• WHAT YOU NEED TO DO
Reproduce the lines beginning with the line containing "phylum: Tracheophyta" and continuing through the line containing "locality: Gamboa, Canal Zone.", replacing "collection date" with "date collected" and leaving everything else unchanged.

• SOURCE RECORDS
--- Begin ---

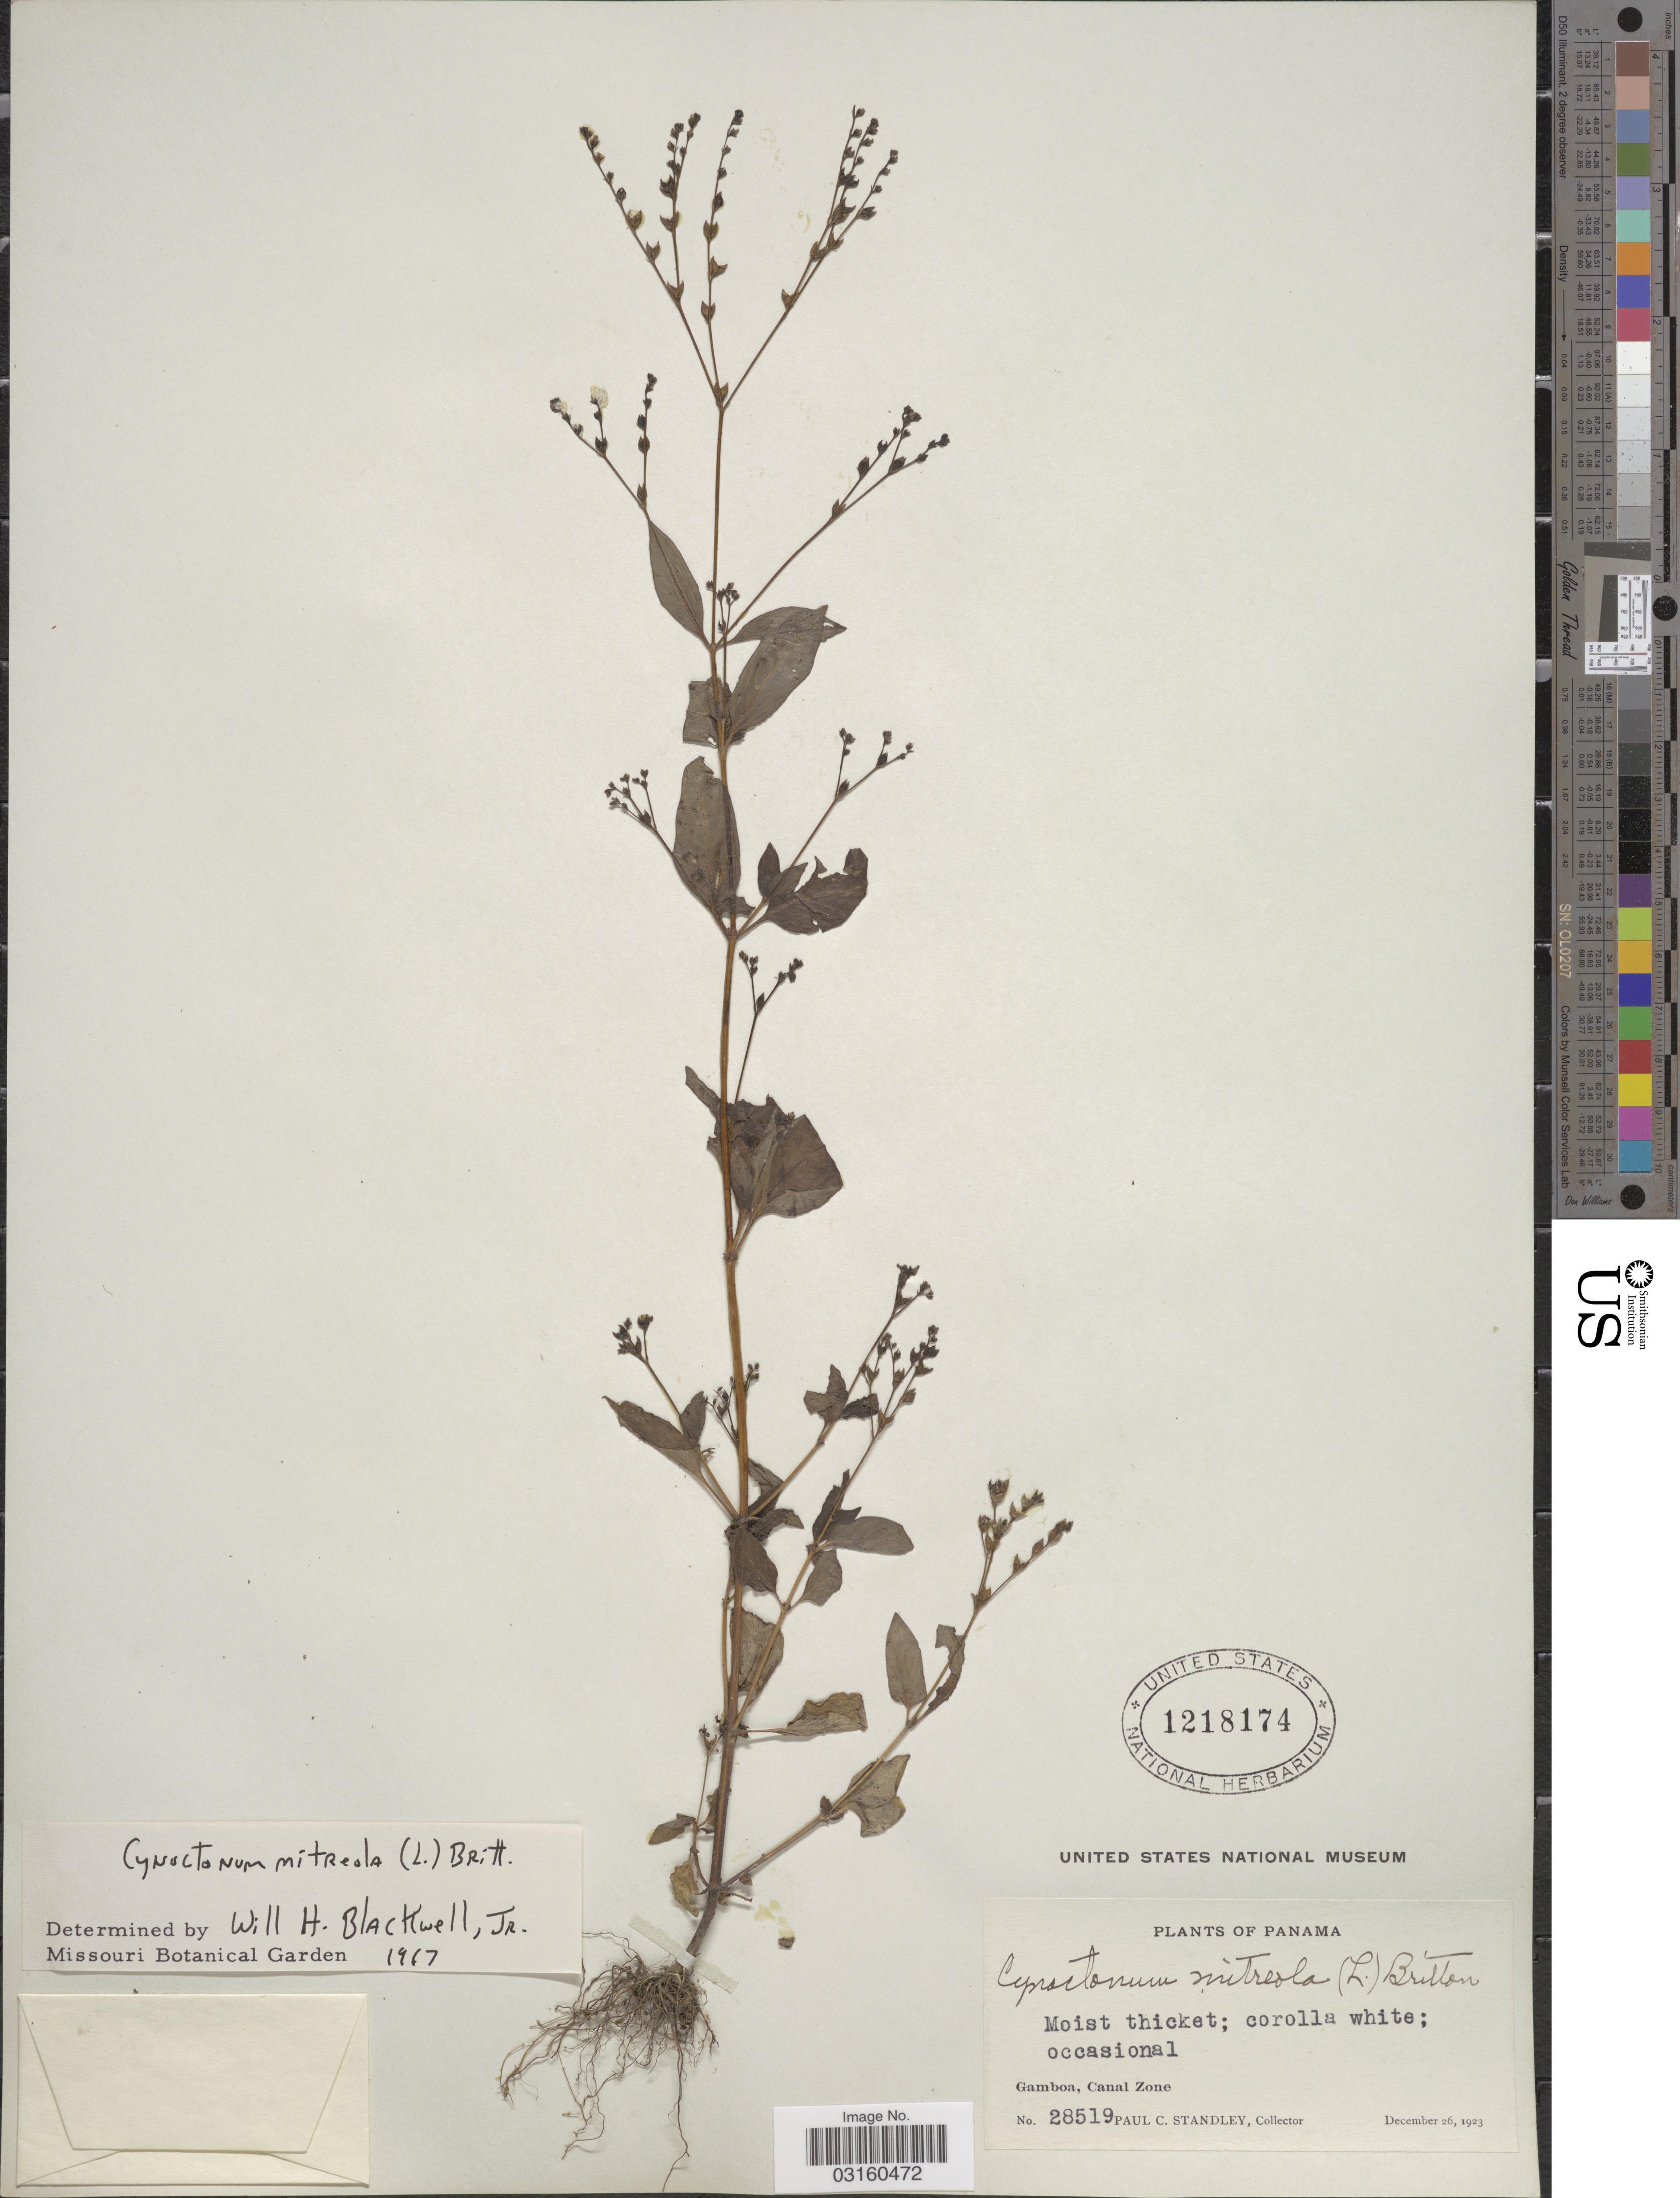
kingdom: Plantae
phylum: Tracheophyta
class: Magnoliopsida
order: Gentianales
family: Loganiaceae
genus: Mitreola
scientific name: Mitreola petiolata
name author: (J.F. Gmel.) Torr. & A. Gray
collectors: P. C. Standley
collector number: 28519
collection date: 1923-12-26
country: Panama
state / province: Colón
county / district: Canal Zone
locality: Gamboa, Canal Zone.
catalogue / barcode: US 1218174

--- End ---
--- Begin ---

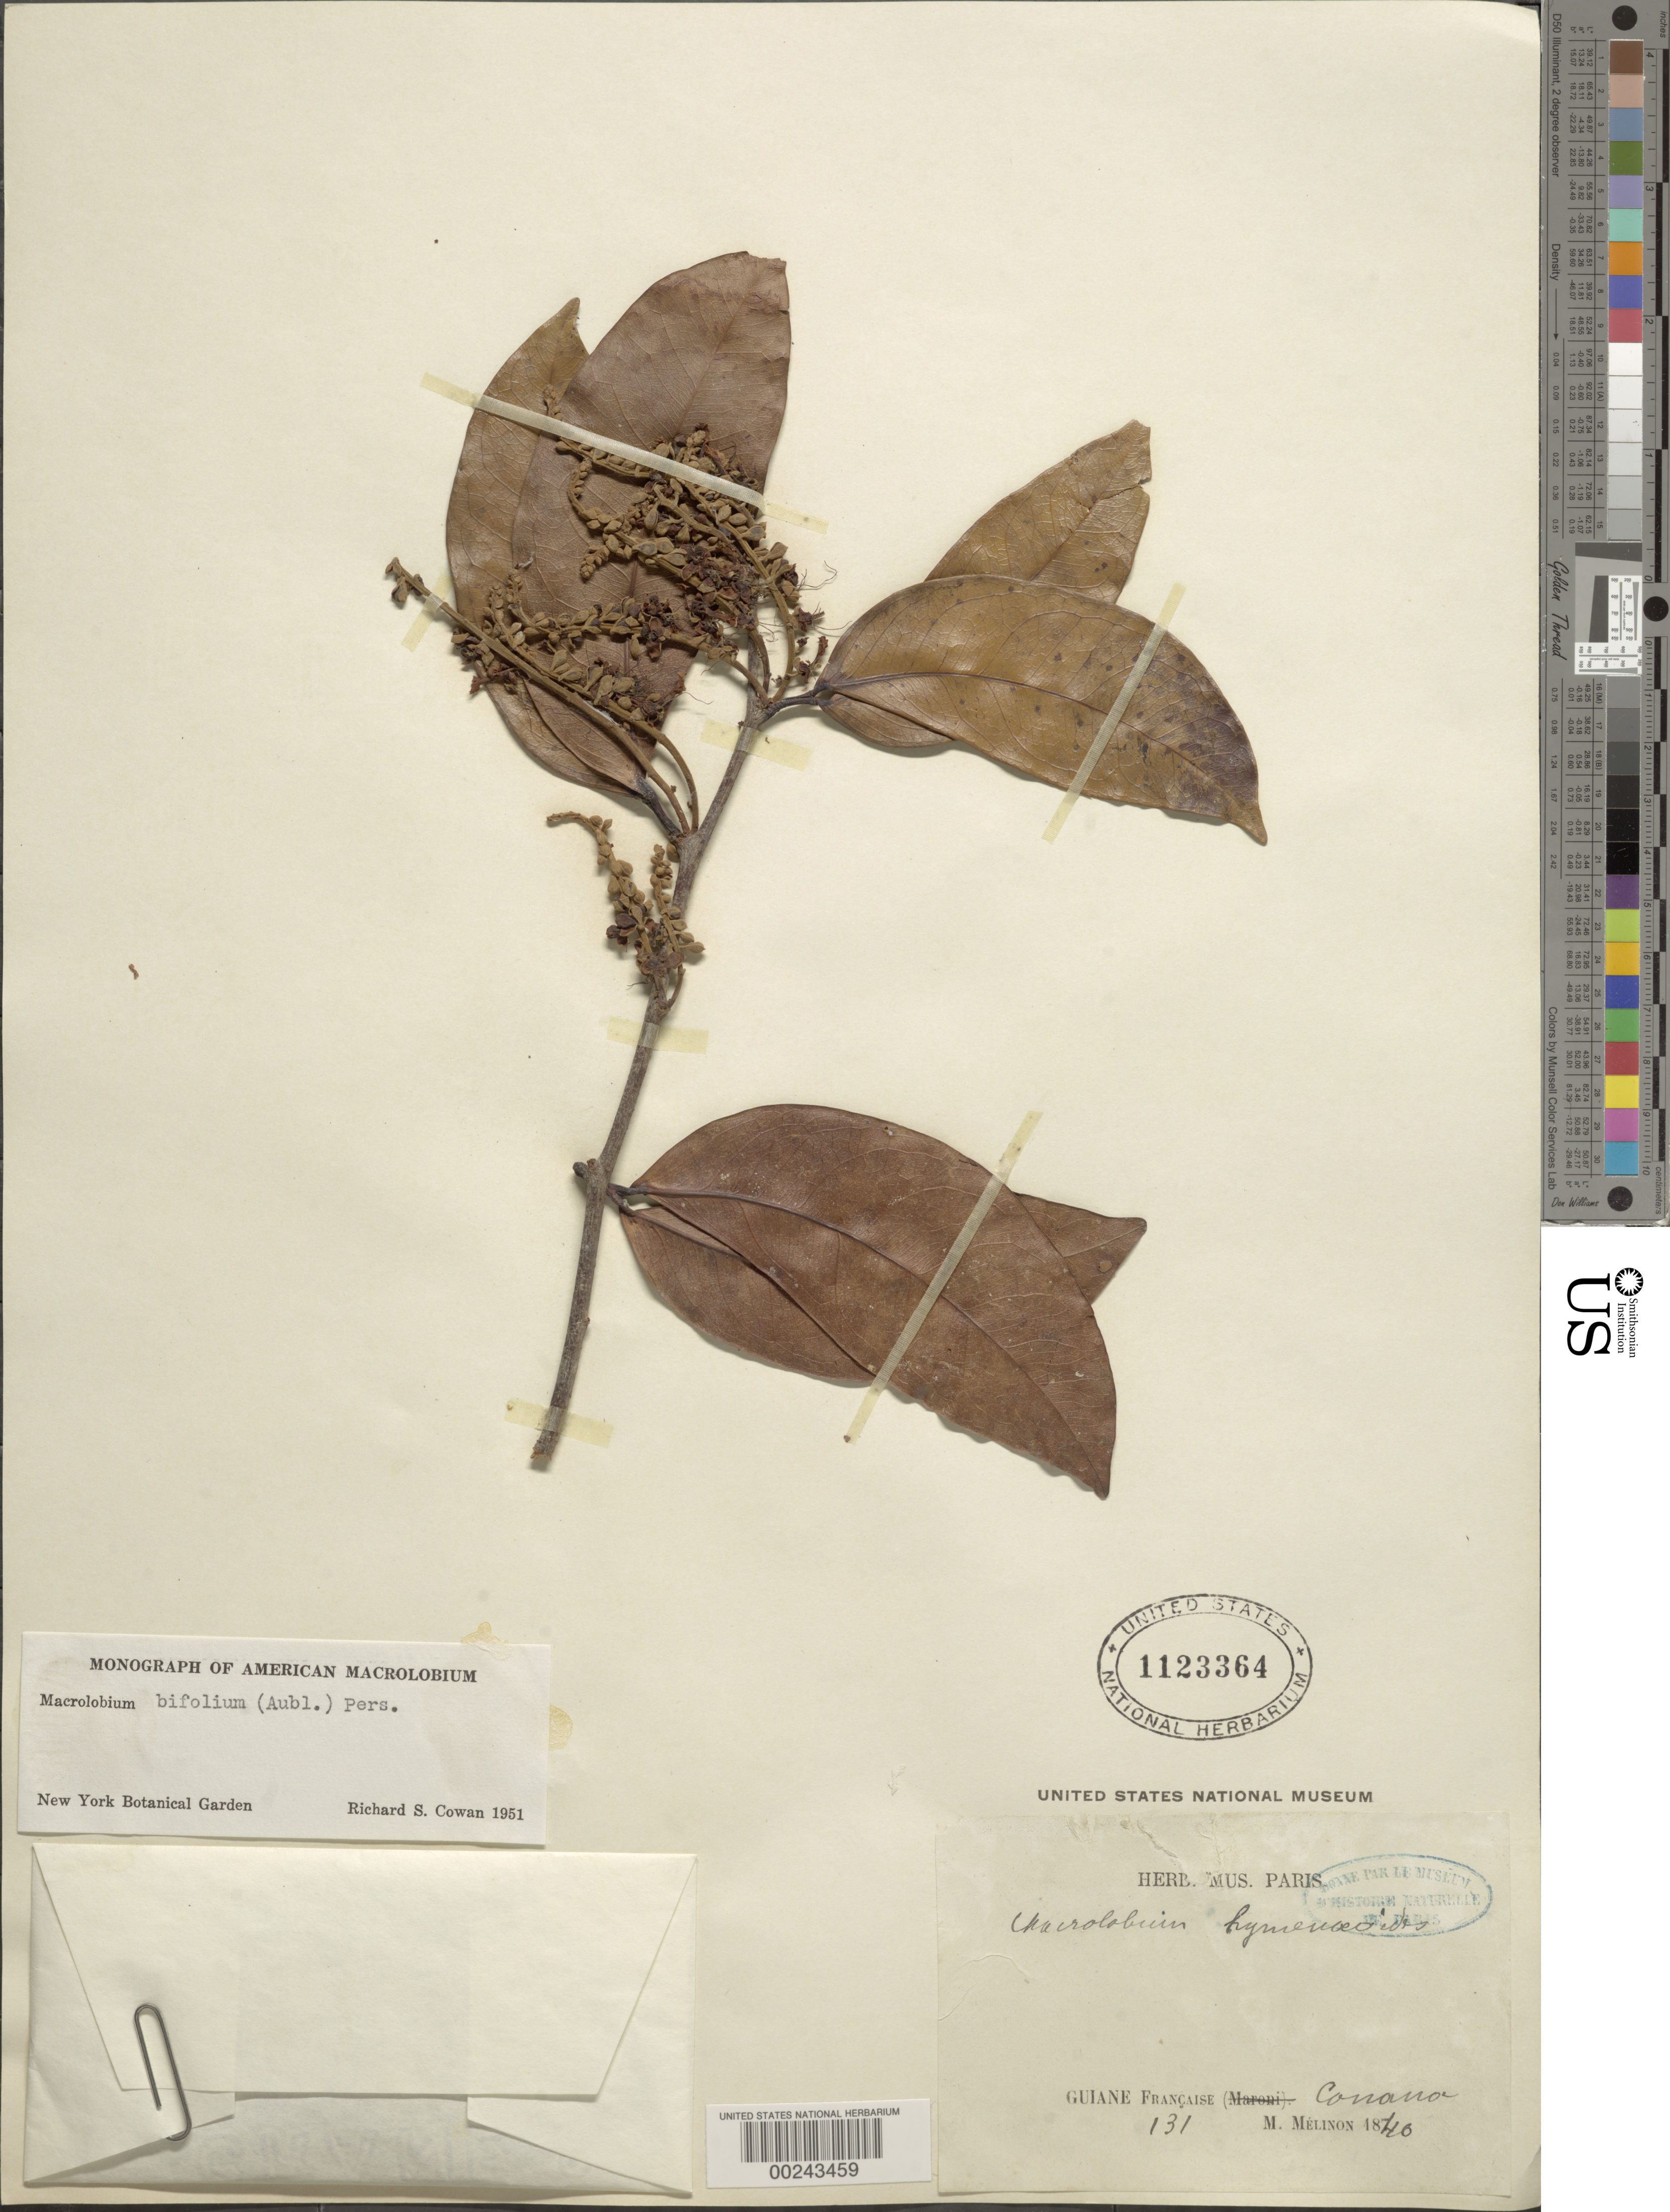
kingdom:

--- End ---

• TASK RESULT
phylum: Tracheophyta
class: Magnoliopsida
order: Gentianales
family: Loganiaceae
genus: Mitreola
scientific name: Mitreola petiolata
name author: (J.F. Gmel.) Torr. & A. Gray
collectors: P. C. Standley
collector number: 28519
date collected: 1923-12-26
country: Panama
state / province: Colón
county / district: Canal Zone
locality: Gamboa, Canal Zone.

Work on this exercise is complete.